» Task directions: Please output the entries below exactly as they are.

» Given entries:

··········

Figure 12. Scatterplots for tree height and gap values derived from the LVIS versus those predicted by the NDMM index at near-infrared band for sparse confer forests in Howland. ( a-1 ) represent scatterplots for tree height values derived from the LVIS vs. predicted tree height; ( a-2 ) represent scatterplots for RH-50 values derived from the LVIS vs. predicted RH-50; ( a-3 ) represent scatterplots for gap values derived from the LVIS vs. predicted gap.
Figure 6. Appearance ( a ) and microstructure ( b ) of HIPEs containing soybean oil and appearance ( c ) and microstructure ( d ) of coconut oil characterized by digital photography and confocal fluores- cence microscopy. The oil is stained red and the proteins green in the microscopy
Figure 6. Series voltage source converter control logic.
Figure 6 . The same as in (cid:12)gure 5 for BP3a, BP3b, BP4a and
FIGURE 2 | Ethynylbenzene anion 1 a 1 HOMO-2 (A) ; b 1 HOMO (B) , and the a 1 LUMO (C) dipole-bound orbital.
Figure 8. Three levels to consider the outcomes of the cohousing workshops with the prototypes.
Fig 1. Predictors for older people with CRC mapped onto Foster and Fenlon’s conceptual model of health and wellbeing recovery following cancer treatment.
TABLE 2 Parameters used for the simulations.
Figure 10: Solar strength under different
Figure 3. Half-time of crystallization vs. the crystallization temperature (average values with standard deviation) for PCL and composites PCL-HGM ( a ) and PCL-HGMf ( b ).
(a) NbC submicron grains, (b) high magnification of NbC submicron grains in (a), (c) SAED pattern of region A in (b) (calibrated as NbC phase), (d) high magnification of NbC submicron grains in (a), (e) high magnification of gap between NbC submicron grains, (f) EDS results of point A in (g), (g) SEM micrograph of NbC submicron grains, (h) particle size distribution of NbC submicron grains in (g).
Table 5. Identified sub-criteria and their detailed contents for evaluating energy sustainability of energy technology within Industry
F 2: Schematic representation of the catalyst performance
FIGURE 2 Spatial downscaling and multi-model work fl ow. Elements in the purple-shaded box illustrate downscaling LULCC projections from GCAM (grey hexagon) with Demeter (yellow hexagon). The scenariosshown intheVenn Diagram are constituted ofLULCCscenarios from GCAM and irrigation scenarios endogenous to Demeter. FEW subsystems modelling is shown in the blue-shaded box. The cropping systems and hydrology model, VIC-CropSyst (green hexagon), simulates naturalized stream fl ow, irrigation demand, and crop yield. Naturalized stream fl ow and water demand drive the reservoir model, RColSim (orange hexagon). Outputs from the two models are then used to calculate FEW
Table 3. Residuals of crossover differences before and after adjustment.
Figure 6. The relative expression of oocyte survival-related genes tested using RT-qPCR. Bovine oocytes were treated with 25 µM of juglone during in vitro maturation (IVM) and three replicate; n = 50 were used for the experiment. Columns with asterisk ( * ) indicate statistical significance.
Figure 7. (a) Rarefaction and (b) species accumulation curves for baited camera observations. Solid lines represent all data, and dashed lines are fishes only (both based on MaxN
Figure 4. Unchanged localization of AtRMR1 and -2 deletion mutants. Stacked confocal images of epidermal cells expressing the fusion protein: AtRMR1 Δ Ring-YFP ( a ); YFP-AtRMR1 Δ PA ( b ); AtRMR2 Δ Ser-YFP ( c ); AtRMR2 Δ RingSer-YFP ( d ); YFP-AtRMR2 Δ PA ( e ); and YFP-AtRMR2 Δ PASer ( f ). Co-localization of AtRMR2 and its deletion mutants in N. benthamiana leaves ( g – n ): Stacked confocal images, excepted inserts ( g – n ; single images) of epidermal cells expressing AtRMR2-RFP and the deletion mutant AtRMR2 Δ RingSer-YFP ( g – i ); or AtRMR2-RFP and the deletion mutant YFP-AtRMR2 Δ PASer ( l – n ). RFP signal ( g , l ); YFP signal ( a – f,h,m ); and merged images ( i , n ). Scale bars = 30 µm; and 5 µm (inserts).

··········

» Response area:
Figure 12. Scatterplots for tree height and gap values derived from the LVIS versus those predicted by the NDMM index at near-infrared band for sparse confer forests in Howland. ( a-1 ) represent scatterplots for tree height values derived from the LVIS vs. predicted tree height; ( a-2 ) represent scatterplots for RH-50 values derived from the LVIS vs. predicted RH-50; ( a-3 ) represent scatterplots for gap values derived from the LVIS vs. predicted gap.
Figure 6. Appearance ( a ) and microstructure ( b ) of HIPEs containing soybean oil and appearance ( c ) and microstructure ( d ) of coconut oil characterized by digital photography and confocal fluores- cence microscopy. The oil is stained red and the proteins green in the microscopy
Figure 6. Series voltage source converter control logic.
Figure 6 . The same as in (cid:12)gure 5 for BP3a, BP3b, BP4a and
FIGURE 2 | Ethynylbenzene anion 1 a 1 HOMO-2 (A) ; b 1 HOMO (B) , and the a 1 LUMO (C) dipole-bound orbital.
Figure 8. Three levels to consider the outcomes of the cohousing workshops with the prototypes.
Fig 1. Predictors for older people with CRC mapped onto Foster and Fenlon’s conceptual model of health and wellbeing recovery following cancer treatment.
TABLE 2 Parameters used for the simulations.
Figure 10: Solar strength under different
Figure 3. Half-time of crystallization vs. the crystallization temperature (average values with standard deviation) for PCL and composites PCL-HGM ( a ) and PCL-HGMf ( b ).
(a) NbC submicron grains, (b) high magnification of NbC submicron grains in (a), (c) SAED pattern of region A in (b) (calibrated as NbC phase), (d) high magnification of NbC submicron grains in (a), (e) high magnification of gap between NbC submicron grains, (f) EDS results of point A in (g), (g) SEM micrograph of NbC submicron grains, (h) particle size distribution of NbC submicron grains in (g).
Table 5. Identified sub-criteria and their detailed contents for evaluating energy sustainability of energy technology within Industry
F 2: Schematic representation of the catalyst performance
FIGURE 2 Spatial downscaling and multi-model work fl ow. Elements in the purple-shaded box illustrate downscaling LULCC projections from GCAM (grey hexagon) with Demeter (yellow hexagon). The scenariosshown intheVenn Diagram are constituted ofLULCCscenarios from GCAM and irrigation scenarios endogenous to Demeter. FEW subsystems modelling is shown in the blue-shaded box. The cropping systems and hydrology model, VIC-CropSyst (green hexagon), simulates naturalized stream fl ow, irrigation demand, and crop yield. Naturalized stream fl ow and water demand drive the reservoir model, RColSim (orange hexagon). Outputs from the two models are then used to calculate FEW
Table 3. Residuals of crossover differences before and after adjustment.
Figure 6. The relative expression of oocyte survival-related genes tested using RT-qPCR. Bovine oocytes were treated with 25 µM of juglone during in vitro maturation (IVM) and three replicate; n = 50 were used for the experiment. Columns with asterisk ( * ) indicate statistical significance.
Figure 7. (a) Rarefaction and (b) species accumulation curves for baited camera observations. Solid lines represent all data, and dashed lines are fishes only (both based on MaxN
Figure 4. Unchanged localization of AtRMR1 and -2 deletion mutants. Stacked confocal images of epidermal cells expressing the fusion protein: AtRMR1 Δ Ring-YFP ( a ); YFP-AtRMR1 Δ PA ( b ); AtRMR2 Δ Ser-YFP ( c ); AtRMR2 Δ RingSer-YFP ( d ); YFP-AtRMR2 Δ PA ( e ); and YFP-AtRMR2 Δ PASer ( f ). Co-localization of AtRMR2 and its deletion mutants in N. benthamiana leaves ( g – n ): Stacked confocal images, excepted inserts ( g – n ; single images) of epidermal cells expressing AtRMR2-RFP and the deletion mutant AtRMR2 Δ RingSer-YFP ( g – i ); or AtRMR2-RFP and the deletion mutant YFP-AtRMR2 Δ PASer ( l – n ). RFP signal ( g , l ); YFP signal ( a – f,h,m ); and merged images ( i , n ). Scale bars = 30 µm; and 5 µm (inserts).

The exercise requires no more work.